A medium consisting of a complete acid hydrolysate of casein supplemented with cystine, tryptophan, growth accessory factors, glucose, and inorganic salts, has been developed for the cultivation of Clostridium septicum. Toxin equivalent to 400 to 700 L.D50 per ml. has been obtained regularly in this medium. The principal factors found to affect the yield of toxin are:—
(a) Phase of strain employed: Cultures of Cl. septicum may contain a number of variants. Some of these may be characterized by their colonial morphology on blood agar as: (1) rough, non-hemolytic colonies; (2) smooth, non-hemolytic colonies; (3) smooth, hemolytic colonies. Of these three variants, only the last produces toxin.
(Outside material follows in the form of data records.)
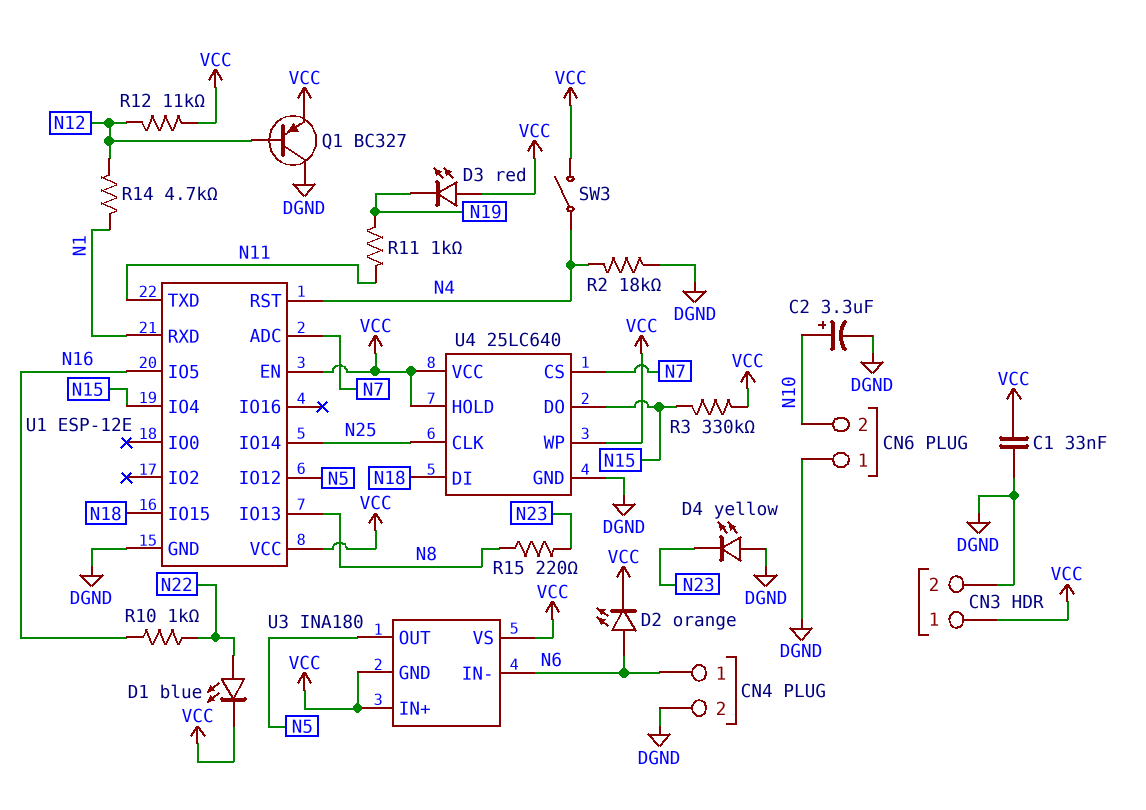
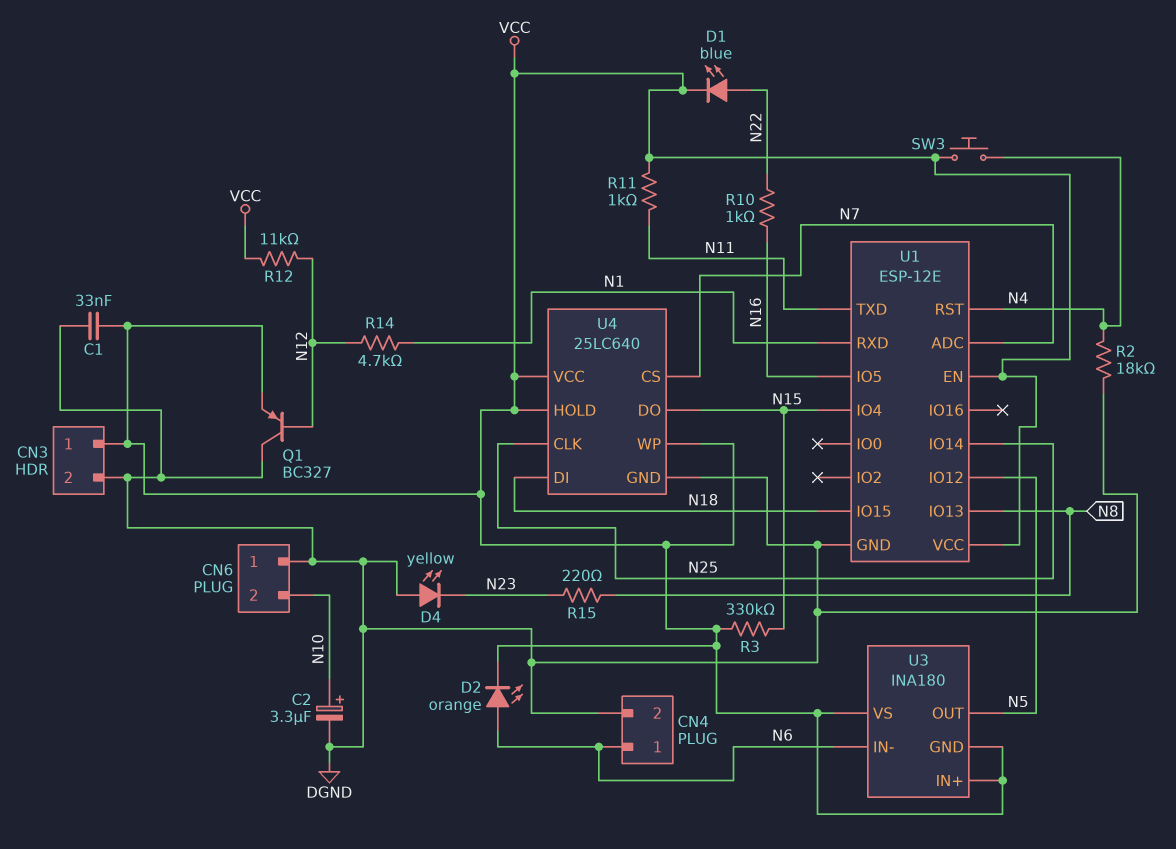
D3: LED red (A VCC, K N19) -> none
R11: 1k (N11, N19) -> 1k (N11, VCC)
SW3: switch (N4, VCC) -> button (N4, VCC)

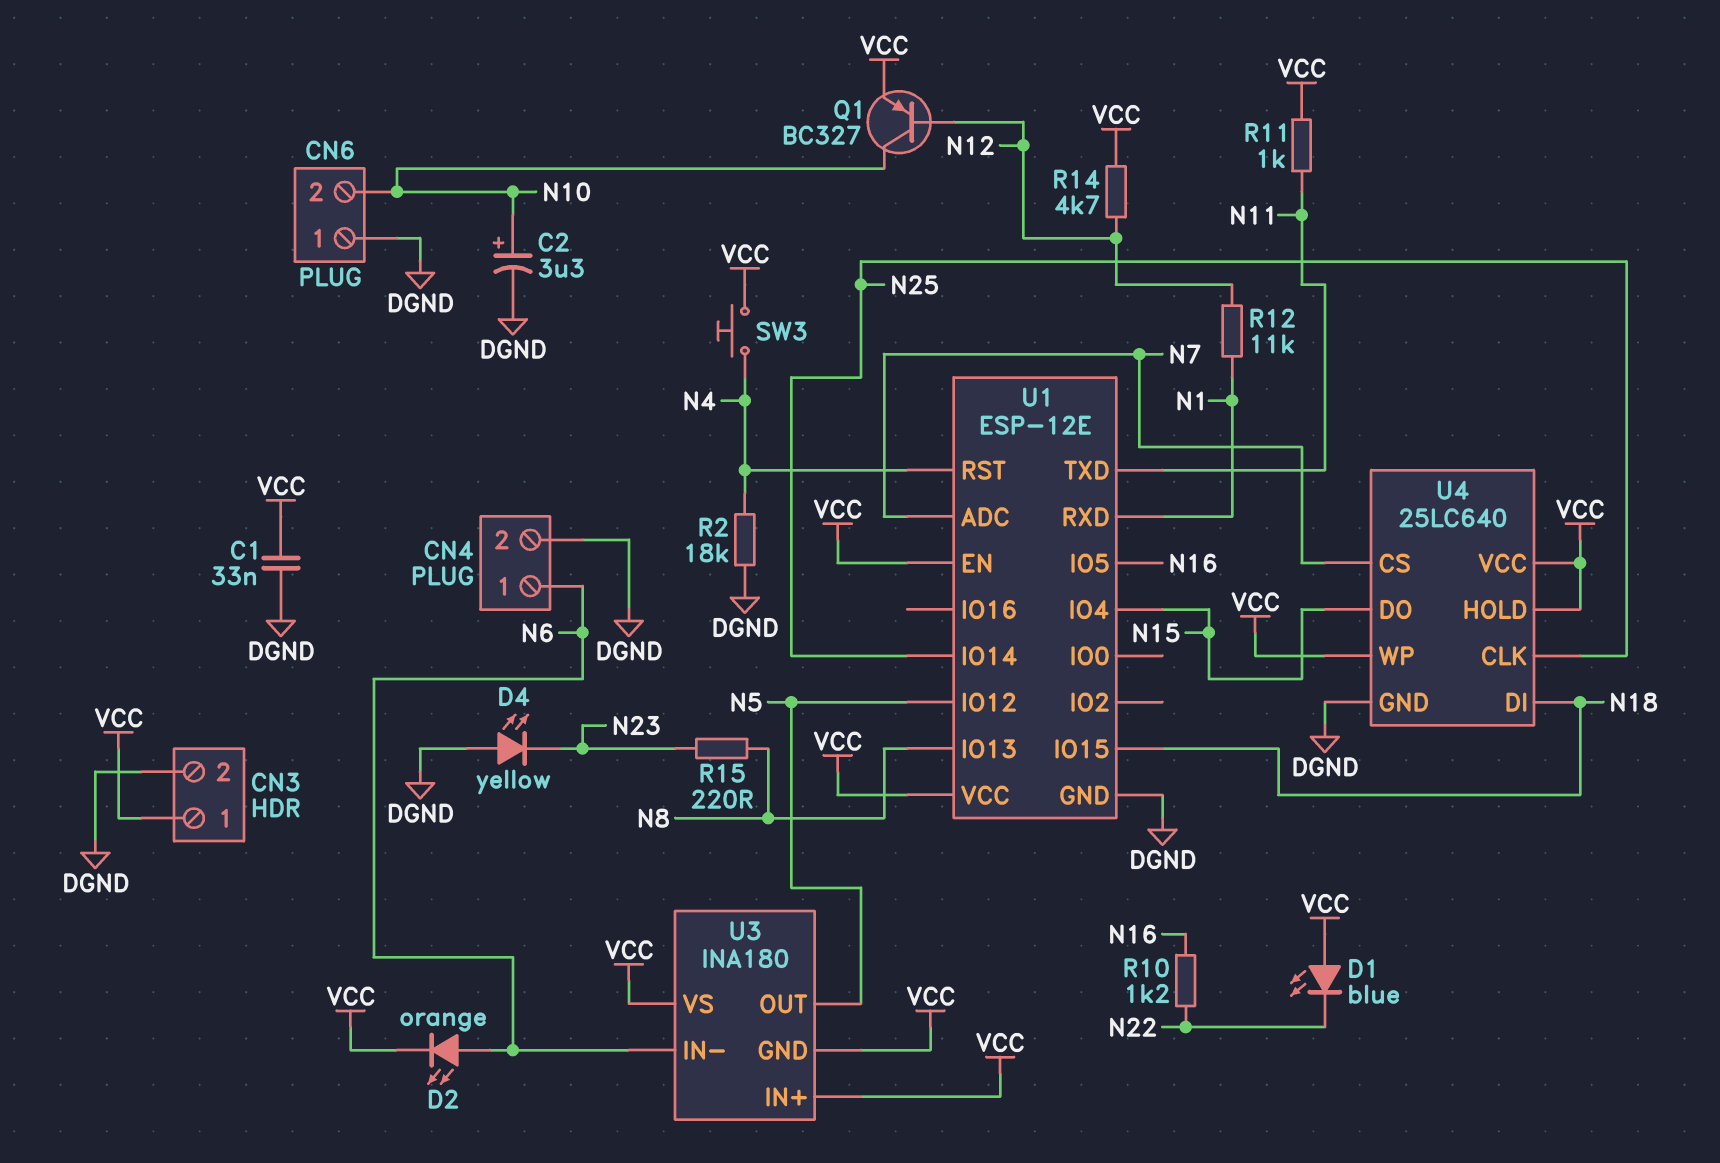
D1: LED blue (A N22, K VCC) -> LED blue (A VCC, K N22)
Q1: PNP BC327 (B N12, C DGND, E VCC) -> PNP BC327 (B N12, C N10, E VCC)
R3: 330k (N15, VCC) -> none
R10: 1k (N16, N22) -> 1.2k (N16, N22)
R12: 11k (N12, VCC) -> 11k (N1, N12)
R14: 4.7k (N1, N12) -> 4.7k (N12, VCC)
(b) Quantity of growth and length of time cultures were incubated: The toxin and hemolysin content of cultures increases as the bacterial population increases, reaching a maximum value when the number of bacteria is at a maximum, or shortly thereafter. Upon further incubation, the toxin and hemolysin content decreases.
(c) Presence of a hemolysin-inactivating factor: A substance, possibly lipid, and present in cooked meat, is capable of inactivating hemolysin produced in casein hydrolysate medium and can account for the absence of hemolysin from cultures grown in cooked-meat broth.